Data items
________

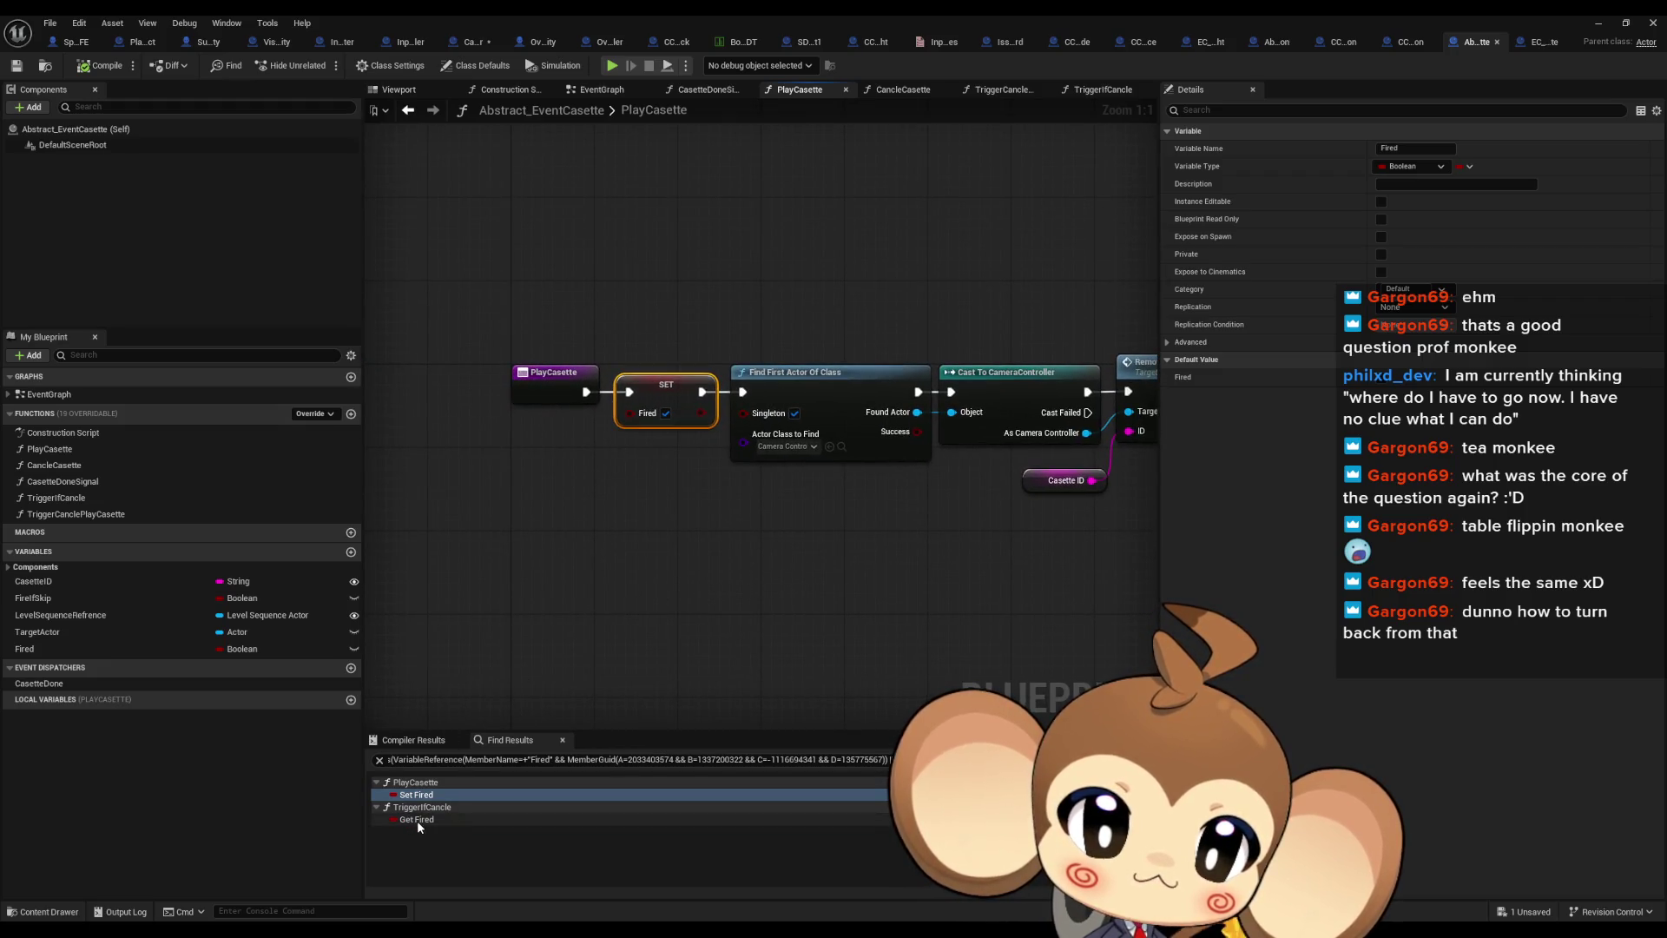
{"action": "double_click", "coordinate": [417, 819]}
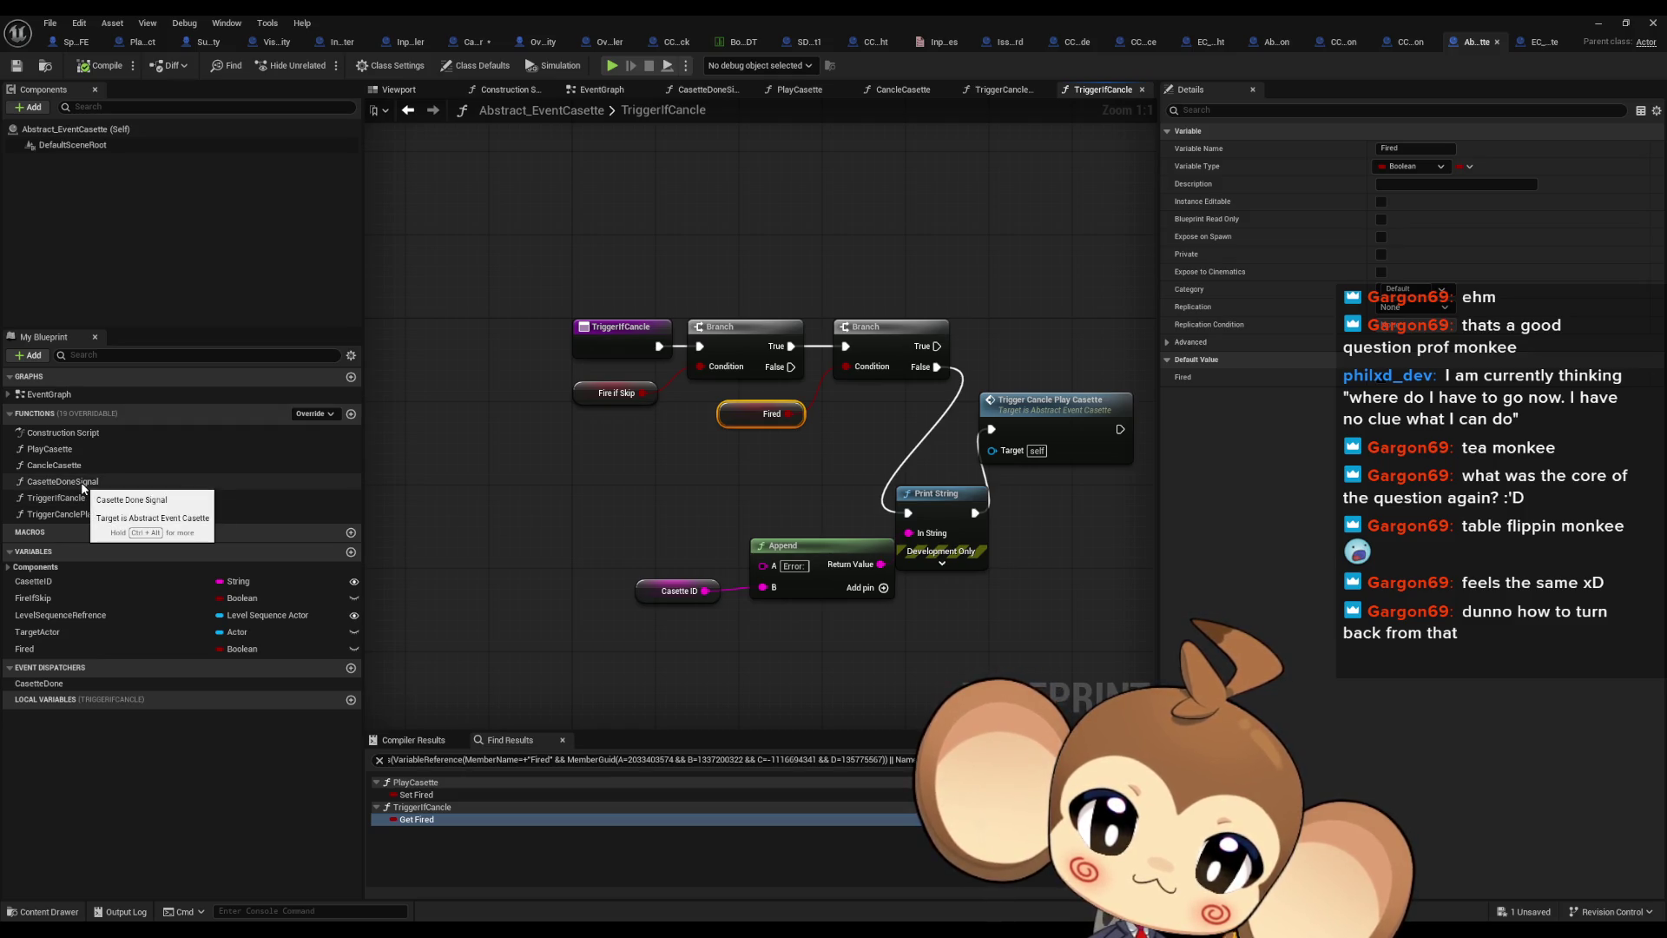
Inspect the CasetteDoneSignal graph's three nodes, then view EC_Void_PrimalOrblingFight's TriggerCanclePlayCasette graph
{"action": "double_click", "coordinate": [85, 483]}
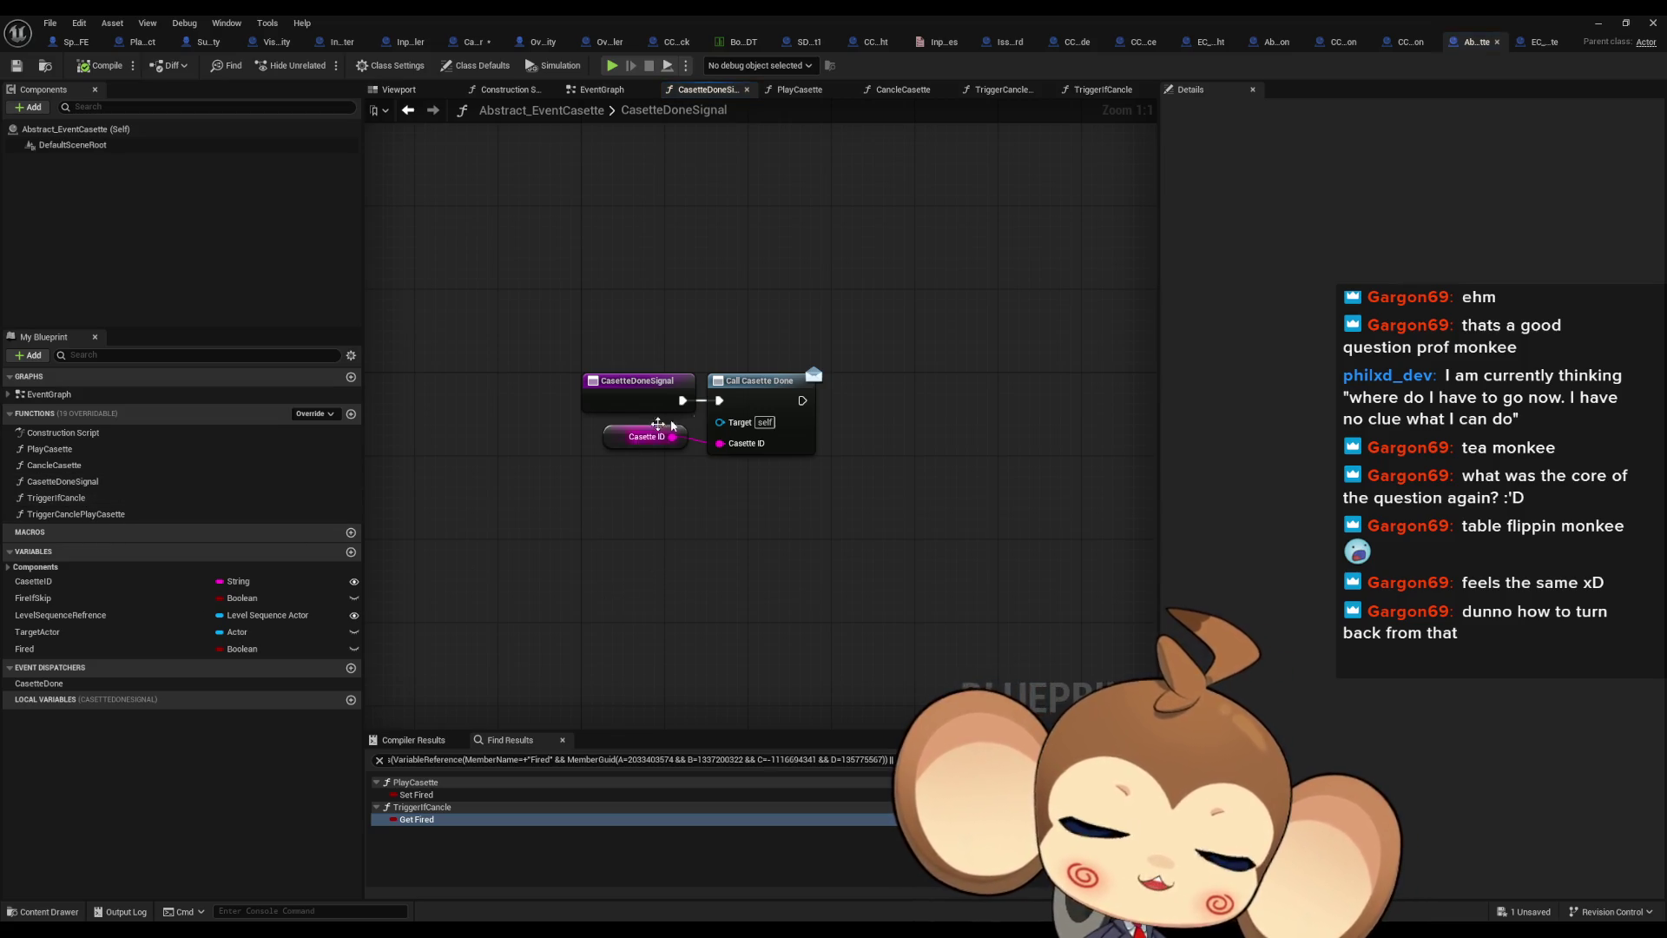
{"action": "left_click_drag", "start_coordinate": [517, 295], "coordinate": [917, 521]}
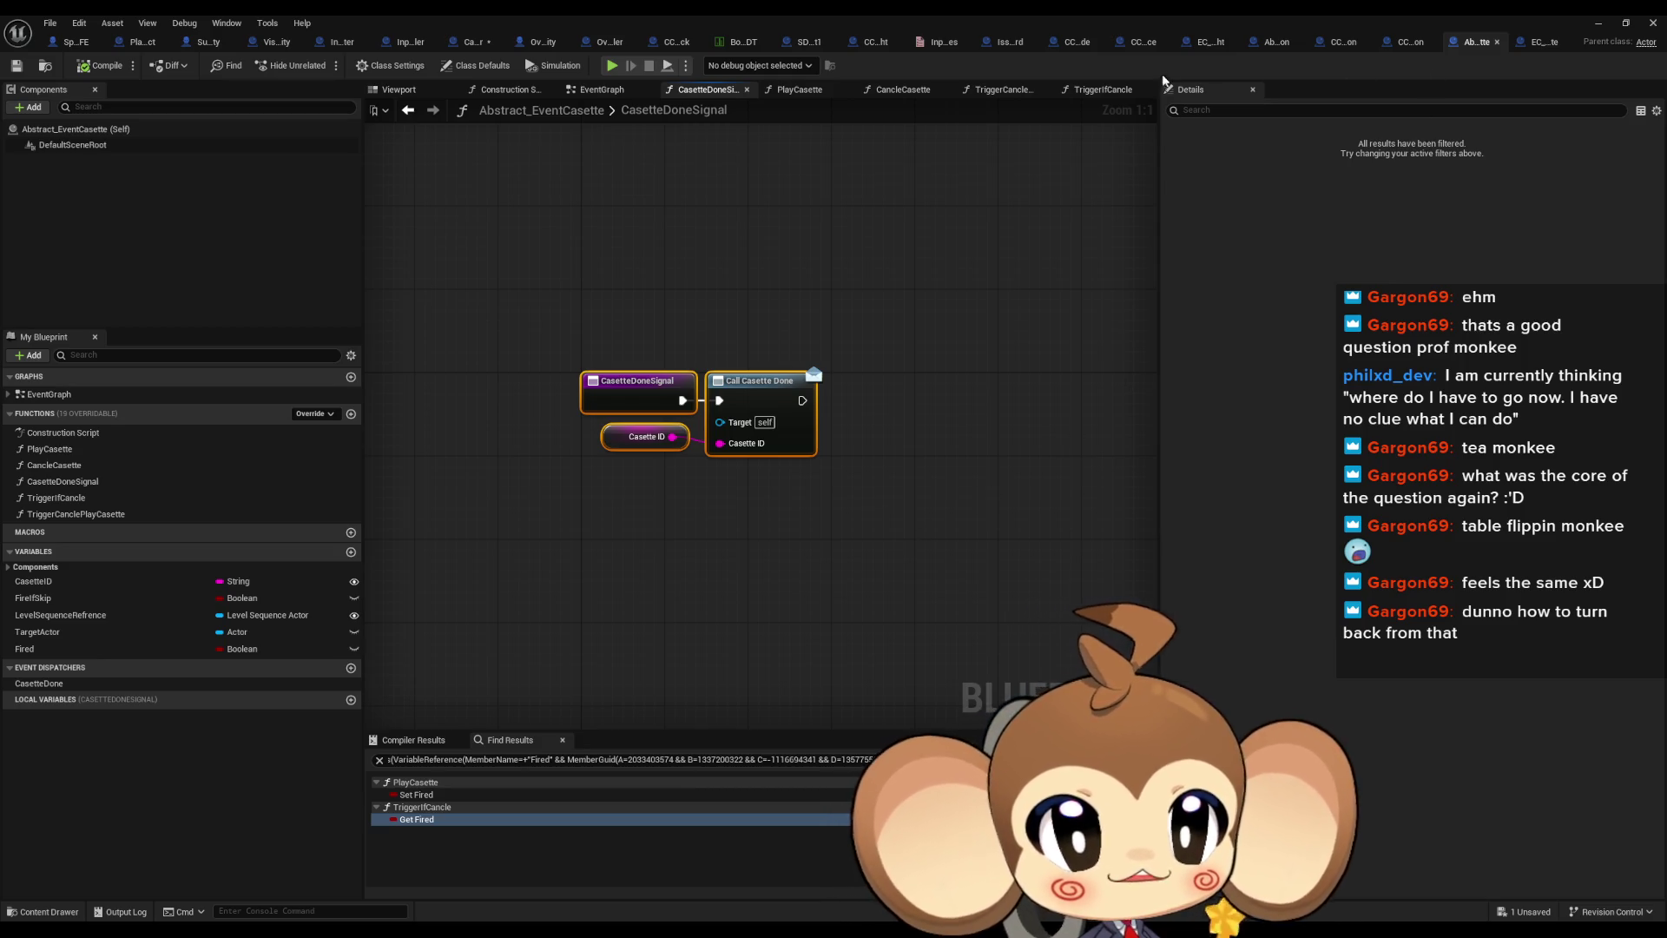
{"action": "left_click", "coordinate": [1211, 42]}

________

■ Task ■
Read through the entries and copy every line that includes "coordinate".

■ Output for this task ■
{"action": "double_click", "coordinate": [417, 819]}
{"action": "double_click", "coordinate": [85, 483]}
{"action": "left_click_drag", "start_coordinate": [517, 295], "coordinate": [917, 521]}
{"action": "left_click", "coordinate": [1211, 42]}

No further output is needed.